>> begin

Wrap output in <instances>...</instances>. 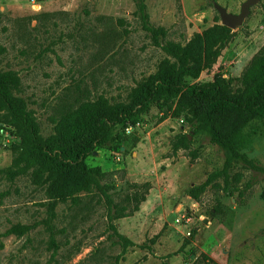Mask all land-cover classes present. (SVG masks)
<instances>
[{"label":"rangeland","instance_id":"obj_1","mask_svg":"<svg viewBox=\"0 0 264 264\" xmlns=\"http://www.w3.org/2000/svg\"><path fill=\"white\" fill-rule=\"evenodd\" d=\"M245 1L0 0V70L18 75L15 93L26 100L45 138L56 134L70 105L88 102L83 111L94 120L110 105H131L135 88L177 64L145 30L138 13L143 2L149 23L165 34L161 41L182 45L189 64L201 65L175 84L222 76L232 80L227 95L233 99H264V68L246 80L264 46V0L252 4L228 36L216 7L238 14ZM217 48L219 55L206 65L207 53ZM178 99L179 93L158 89L86 157L88 166L115 173L117 203L136 194L126 181L149 187L139 209L115 221L118 231L110 228L98 189H78L83 173L77 167L27 164L22 130L0 104V264H198L203 253L218 264H264V108L216 113L247 158L226 165L225 150L210 141L198 115L171 114ZM165 108L169 115L163 118ZM80 131L69 144L82 142ZM180 134L188 135L189 147L174 153ZM8 170L19 173L10 178ZM208 178L193 199L191 186ZM144 202L146 209L136 215ZM13 225L28 230L6 233Z\"/></svg>","mask_w":264,"mask_h":264},{"label":"trees","instance_id":"obj_2","mask_svg":"<svg viewBox=\"0 0 264 264\" xmlns=\"http://www.w3.org/2000/svg\"><path fill=\"white\" fill-rule=\"evenodd\" d=\"M146 6L143 2L138 4V13L142 19L145 30L150 32L154 42L160 45L166 53L174 57L177 64H171L167 69L160 71L153 76L148 83L142 84L134 89L132 96L134 101L131 105L117 103L108 106L98 114L96 120L85 112L88 102L80 104L74 108L68 107L67 114L61 117L56 125V134L45 138L40 133L39 125L32 113L28 110L26 100L15 93L19 87V77L11 68L0 70V104L10 115L12 123L19 126L22 130L23 157L27 159V164H40L43 169L56 167L59 171L68 167H77L83 173L78 189L90 191L92 188L98 189L105 200L109 225L114 231H118L116 220L129 216L139 209V203L146 200V191L149 187L146 184H133L126 181L129 187H136V194L125 196L124 203H117L113 197L115 186L112 183L114 172L103 171L100 166L90 167L86 163V157L95 151V148L105 144L107 134L112 126L123 122L134 115L135 108L142 106L151 99L155 98L158 89H165L179 93V99L171 113L178 115L181 111L189 110L191 114L198 115L203 122L210 141L219 145L227 154L226 165L236 159H245L246 156L240 152L233 138L226 134L221 124L215 119L216 113L224 107L232 108H264V99L251 98L248 101L233 99L227 95L228 86L231 78L222 76L214 80L200 82L192 85L175 84L174 82L183 78L192 71L197 73L201 69L200 63L197 65L189 64L190 54L182 45L171 41L162 42L165 34L163 30L154 28L148 20ZM224 35L228 36L230 28L223 26ZM220 48L210 50L207 53L205 64L211 65L219 55ZM264 68V46L260 53L252 59L250 69L246 74V80L253 79L256 74ZM169 109V108H168ZM164 109L163 118L169 115V110ZM201 109V110H200ZM197 129V128H196ZM75 130H81L83 140L79 145H71L68 140L73 141ZM139 141L137 138L134 140ZM188 135L180 134L172 145V151L176 153L180 148H188ZM193 153L195 157L196 153ZM261 168V167H260ZM261 169L264 170L262 167ZM19 170H8L7 175L13 178ZM212 178H208L200 184L193 185L189 189V195L198 200L200 194L205 191ZM139 189V190H138ZM136 197V198H134ZM135 199L133 207H129L130 200ZM28 230V226L13 225L6 233L22 234ZM191 255H196L191 252ZM202 260L198 264H218L206 254H200Z\"/></svg>","mask_w":264,"mask_h":264},{"label":"water","instance_id":"obj_3","mask_svg":"<svg viewBox=\"0 0 264 264\" xmlns=\"http://www.w3.org/2000/svg\"><path fill=\"white\" fill-rule=\"evenodd\" d=\"M257 0H247L245 2H243L242 6H241V11L238 14H232L230 12H228L226 10V8H224L221 5H217V9L219 10L220 16H221V20L222 23L230 28H235L237 26H240L243 24L245 18L248 16L250 9L249 7L254 4ZM175 217V214H172L169 217V220H173V218Z\"/></svg>","mask_w":264,"mask_h":264},{"label":"crops","instance_id":"obj_4","mask_svg":"<svg viewBox=\"0 0 264 264\" xmlns=\"http://www.w3.org/2000/svg\"><path fill=\"white\" fill-rule=\"evenodd\" d=\"M148 201H150L149 199H147ZM146 206H147V202H144L142 203L141 207H140V210L138 212H136V215L137 213H140V212H143L145 209H146ZM131 217V216H130ZM120 221L117 222V225H118V228H119V223ZM120 229V228H119ZM130 240H132L133 238L129 235H126ZM133 241V240H132ZM136 243V242H135Z\"/></svg>","mask_w":264,"mask_h":264},{"label":"built area","instance_id":"obj_5","mask_svg":"<svg viewBox=\"0 0 264 264\" xmlns=\"http://www.w3.org/2000/svg\"><path fill=\"white\" fill-rule=\"evenodd\" d=\"M130 129H131V126L127 127V128H126V131L129 132ZM179 219H180V218L177 216V220H179Z\"/></svg>","mask_w":264,"mask_h":264}]
</instances>
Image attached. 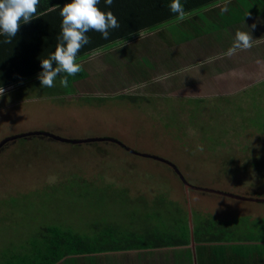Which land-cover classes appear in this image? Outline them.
I'll return each instance as SVG.
<instances>
[{
    "label": "rangeland",
    "instance_id": "obj_1",
    "mask_svg": "<svg viewBox=\"0 0 264 264\" xmlns=\"http://www.w3.org/2000/svg\"><path fill=\"white\" fill-rule=\"evenodd\" d=\"M258 51L183 63L174 75L123 90L119 84L128 83L121 84L120 69L115 79L106 77V85L98 78L110 67L100 69L104 54H94L81 62L87 76L77 74L69 95H34L43 87L38 77L4 92L0 143L35 133L71 141L114 139L139 155L169 161L190 185L264 200V57ZM83 97L102 101L87 106ZM160 202L188 213L192 224L195 217L226 221L233 238L264 245V201L186 191L169 165L111 143L72 145L28 136L0 147V258L26 253L45 225L86 235L95 223L125 226L132 212L135 220L152 223Z\"/></svg>",
    "mask_w": 264,
    "mask_h": 264
},
{
    "label": "trees",
    "instance_id": "obj_2",
    "mask_svg": "<svg viewBox=\"0 0 264 264\" xmlns=\"http://www.w3.org/2000/svg\"><path fill=\"white\" fill-rule=\"evenodd\" d=\"M223 2L225 3V0H180L184 11L189 15L187 19L178 21L177 14L172 13L169 7L172 0H113L110 7L106 5L105 0H100L99 9L104 12L111 11L120 27L109 29L107 40L103 39L99 32H88L86 35L90 38V43L80 50L78 62L81 63L97 53L104 54L99 59L100 69L110 67V71L106 76L100 75L98 78L102 82L106 81L108 76L115 79L114 77H117L115 72L120 69V76L124 78L120 79L121 84L128 83L119 84L118 90H123L149 83L152 79L174 75L183 69L184 66H181L183 63L193 66L195 63L216 58L223 53L215 54L208 48L209 35L213 30H222L226 27L220 19L229 12L230 7L226 6L227 11L222 14L218 13L220 10L215 9L216 5ZM66 3H71V0H40L38 18L34 17L25 25L29 26V32H40L41 38L36 39L37 46L34 52L30 43L18 42L14 38L11 39V43L0 40V69L9 60L19 63L18 68L23 70V77H14L12 73H15L10 71L11 74L6 81L5 72L1 73L0 87L4 84L13 86L30 81L29 73L33 72L30 68L40 66V70H43L41 59L48 58L55 51L57 38L61 33L60 9ZM51 7H55V11L49 12L48 9ZM23 25L21 24L22 27ZM143 36L145 38H142ZM195 39L199 40L193 44L192 41ZM22 44L26 45L23 53L13 51ZM186 44L189 46L179 49ZM33 54L39 59L35 63L32 61ZM37 72L38 70L35 73ZM221 72L222 70L219 71ZM78 74L82 80L87 76L84 71ZM63 75L56 79L57 89L42 87L37 92L35 89L31 92L49 99L71 94L74 84L72 82H75L77 75L74 78L68 77V87H62L60 79ZM103 84L106 85L104 82ZM99 87L101 88L99 90L107 92L105 90L107 86ZM115 88L116 86L110 89ZM120 98L131 100L124 96ZM81 100L87 106L93 103L101 104L102 101L98 97H83ZM255 107L259 108L256 104ZM259 120V117L254 120L257 122L256 126ZM168 204L169 207L162 206L160 202L153 213L152 223L148 217L135 220V214L132 212L130 222L125 226L106 222L104 225L95 223L91 232L86 235H80L70 228L45 225L40 228L33 245L26 248V253L0 258V264H117L119 252L166 246L182 247L190 240L189 216L188 213H183L179 208ZM126 217H129L128 212ZM193 223L194 242L202 249L198 264H216L217 261L220 264H264V248L258 253L257 261L251 256L253 260L250 258V263H242L240 258L228 255L230 246L227 244L230 240L242 242L239 238L232 237L228 222L220 223L210 218L199 221L195 217ZM240 245L236 246L240 248ZM206 249H211V252H207Z\"/></svg>",
    "mask_w": 264,
    "mask_h": 264
},
{
    "label": "clouds",
    "instance_id": "obj_3",
    "mask_svg": "<svg viewBox=\"0 0 264 264\" xmlns=\"http://www.w3.org/2000/svg\"><path fill=\"white\" fill-rule=\"evenodd\" d=\"M39 3L40 0H0V35L8 38L5 43H11L21 24H28L37 17ZM99 3L100 0H71V3H66L60 9L61 33L57 38L55 51L48 58L41 59L43 70L38 74L41 86L55 87L57 77L64 74L60 79V85L68 87V77L75 76L83 70L82 64L78 62V54L90 43V38L86 34L90 31L99 32L102 38L107 40L109 29L120 27L115 15L111 11H101ZM105 3L110 7L113 0H105ZM169 7L172 13L177 14L178 21L188 18L189 14L184 11L180 0H172ZM48 11H55V7L49 8ZM222 11H227V8H223ZM255 26L253 24L251 28L254 29ZM260 42H264V37L253 39L250 30L238 29L232 46L225 55L232 56L238 51L250 50ZM4 91V88L0 87V96L4 95Z\"/></svg>",
    "mask_w": 264,
    "mask_h": 264
},
{
    "label": "crops",
    "instance_id": "obj_4",
    "mask_svg": "<svg viewBox=\"0 0 264 264\" xmlns=\"http://www.w3.org/2000/svg\"><path fill=\"white\" fill-rule=\"evenodd\" d=\"M253 1L255 3H253ZM225 0V3H220L215 6V9L220 10L218 13H224L222 11L226 6L230 7L229 12L224 14L220 19L221 22L226 26L224 29L220 31L224 32H215L213 30L209 35V46L213 53H227L228 49L232 46L233 40L235 38V32L239 29L242 31H251V35L253 39H260L264 37V0ZM256 4V5H254ZM209 9H207L208 11ZM257 16H259L258 19ZM220 22V21H218ZM255 24V28L252 29L251 26ZM24 24L20 26V30L17 33L15 40L18 42H22L25 44L30 43L32 47V52L35 51L37 43L36 39L39 40L40 32H29V26H25ZM8 39L7 37L0 35V40L5 41ZM199 39H195L192 41L193 44L197 43ZM22 44L21 46L13 49V51H18L19 53H23L25 51L26 45ZM190 44V43H189ZM186 44L181 47L189 46ZM259 47V48H258ZM258 48V49H257ZM30 50V49H29ZM259 50L257 53L264 57V42H260L255 44L250 50L242 51L243 54H251L254 51ZM241 52V51H238ZM227 56V55H226ZM228 57V56H227ZM225 56H216V58L225 59ZM250 57V55L248 56ZM19 59V58H18ZM39 59L36 55L33 54L32 61L34 63ZM20 61V60H19ZM19 63L11 62L7 60V63L1 66L0 74L5 72L4 77L5 81L9 79V75L11 72L14 77H23V70L18 68ZM36 66V65H35ZM34 66V67H35ZM33 72H30L29 77H31L30 82L34 80V78L38 77L40 73V66L35 68H30ZM38 70L37 73H35ZM11 71V72H10ZM34 76V77H33ZM4 92L8 89L12 88V86H8L7 84L3 85ZM194 224V223H193ZM190 227V222H189ZM194 232V225H193ZM194 235V234H193ZM194 237L191 236V227H190V240L187 245L182 247H162V248H150L142 251H134L130 250L127 252H119L117 256V264H198L199 253L202 251L201 248L194 242L192 244L191 240ZM253 241H242L235 242L230 240L228 242V246H230L227 251L228 255L239 259L242 263H250V258H254L256 261L259 258L258 253L264 248L262 243ZM241 244L240 248L236 245ZM207 252H211V249H206ZM218 254V253H216ZM217 256V255H216ZM251 258V261L253 260ZM219 261L216 262V264ZM226 264V263H225Z\"/></svg>",
    "mask_w": 264,
    "mask_h": 264
},
{
    "label": "water",
    "instance_id": "obj_5",
    "mask_svg": "<svg viewBox=\"0 0 264 264\" xmlns=\"http://www.w3.org/2000/svg\"><path fill=\"white\" fill-rule=\"evenodd\" d=\"M28 136H45L51 140H54L55 142H60V143H66V144H72V145H84V144H90V143H112V144H115L121 148H123L124 150H126L128 153L132 154V155H135V156H138V157H141V158H151L153 160H156V161H159V162H162L164 164H167L169 165L174 171L175 173L178 175V177L180 178V180L182 181V183L184 184L185 186V189L186 191L188 189L190 190H199V191H208V192H211V193H219V194H223L225 196H228L232 199H235V200H241V201H256V202H262L264 200H256V199H249V198H246V197H241V196H237V195H231V194H225V193H222V192H218V191H214V190H209V189H203V188H199V187H196V186H193V185H190L188 184L187 182H185V180L183 179V177L181 176V174L179 173V171L176 169V167L169 163V161L167 160H164L162 158H157V157H153V156H149V155H139L135 152H133L132 150L130 149H127L126 147H124L122 144L116 142V141H112V140H103V139H92V140H85V141H81V140H78V141H71V140H66V139H62L60 137H57V136H54V135H50V134H46V133H35V134H28L26 136H21V137H15V138H12V139H8V140H5L3 142L0 143V147L4 144H6L7 142H10L12 140H15V139H22L24 137H28ZM190 217V216H189ZM190 227H191V236L193 237V224H192V220H191V217H190ZM192 244L194 243L193 239L191 240Z\"/></svg>",
    "mask_w": 264,
    "mask_h": 264
}]
</instances>
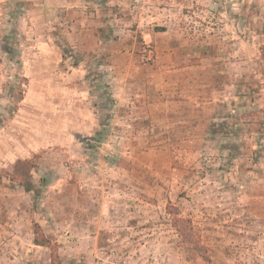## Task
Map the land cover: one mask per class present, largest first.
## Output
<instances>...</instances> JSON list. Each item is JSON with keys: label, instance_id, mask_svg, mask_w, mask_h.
I'll use <instances>...</instances> for the list:
<instances>
[{"label": "rangeland", "instance_id": "rangeland-1", "mask_svg": "<svg viewBox=\"0 0 264 264\" xmlns=\"http://www.w3.org/2000/svg\"><path fill=\"white\" fill-rule=\"evenodd\" d=\"M0 174V264H264V0H0Z\"/></svg>", "mask_w": 264, "mask_h": 264}, {"label": "trees", "instance_id": "trees-1", "mask_svg": "<svg viewBox=\"0 0 264 264\" xmlns=\"http://www.w3.org/2000/svg\"><path fill=\"white\" fill-rule=\"evenodd\" d=\"M92 106H98V103L92 104ZM100 123L99 125H101ZM36 164L34 161L29 160L27 158H17L13 165V170L11 171L10 179H15L19 185H21L25 191L32 192L33 198L36 199L39 196V189L34 180L32 179L33 173L36 170ZM3 176L0 174V182L2 181ZM171 211H169L170 213ZM173 225L178 229L181 233L184 241H191L192 238L190 234H187V231L183 229L187 225L188 220L179 216L178 214L173 212ZM34 232L40 234V236H36L34 238V243L38 245L48 246L50 249V264H61L60 256L58 253L57 246L52 244L46 236L43 235L42 230L39 225H35ZM205 259H207L205 257Z\"/></svg>", "mask_w": 264, "mask_h": 264}, {"label": "crops", "instance_id": "crops-1", "mask_svg": "<svg viewBox=\"0 0 264 264\" xmlns=\"http://www.w3.org/2000/svg\"><path fill=\"white\" fill-rule=\"evenodd\" d=\"M97 34L96 33H93V39H94V41H97Z\"/></svg>", "mask_w": 264, "mask_h": 264}]
</instances>
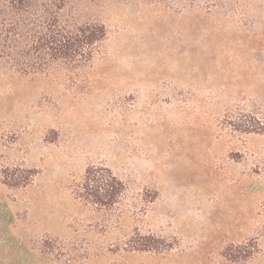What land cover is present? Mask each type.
I'll use <instances>...</instances> for the list:
<instances>
[{
  "label": "rangeland",
  "instance_id": "1",
  "mask_svg": "<svg viewBox=\"0 0 264 264\" xmlns=\"http://www.w3.org/2000/svg\"><path fill=\"white\" fill-rule=\"evenodd\" d=\"M68 11L107 30L74 79L0 61V264H264V0ZM91 166L124 182L114 209L78 198Z\"/></svg>",
  "mask_w": 264,
  "mask_h": 264
},
{
  "label": "trees",
  "instance_id": "2",
  "mask_svg": "<svg viewBox=\"0 0 264 264\" xmlns=\"http://www.w3.org/2000/svg\"><path fill=\"white\" fill-rule=\"evenodd\" d=\"M75 0H0V61L11 60L24 77L49 74L52 67H67L72 80L92 62L98 47L107 38L106 27L99 22H82L68 9ZM261 131V130H260ZM249 129L248 132H260ZM34 174L32 173L31 178ZM30 177L10 182L11 187H25ZM14 180V181H13ZM124 182L106 167H88L78 188V198L100 209L111 210L125 193ZM143 245L142 250H150ZM231 249L228 259L235 264H249L256 247Z\"/></svg>",
  "mask_w": 264,
  "mask_h": 264
}]
</instances>
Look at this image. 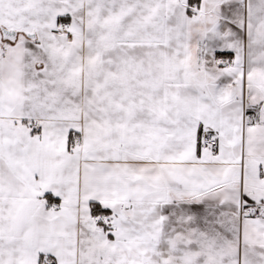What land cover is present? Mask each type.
I'll list each match as a JSON object with an SVG mask.
<instances>
[{"label": "snow or ice", "instance_id": "1", "mask_svg": "<svg viewBox=\"0 0 264 264\" xmlns=\"http://www.w3.org/2000/svg\"><path fill=\"white\" fill-rule=\"evenodd\" d=\"M0 264H264V0H0Z\"/></svg>", "mask_w": 264, "mask_h": 264}]
</instances>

>> end

Given request
Report every line of the data that contains the string "JSON", copying each such line in full.

Solution to this exercise
<instances>...</instances> JSON list. Each item is JSON with keys: label, instance_id, mask_svg, mask_w, mask_h.
I'll list each match as a JSON object with an SVG mask.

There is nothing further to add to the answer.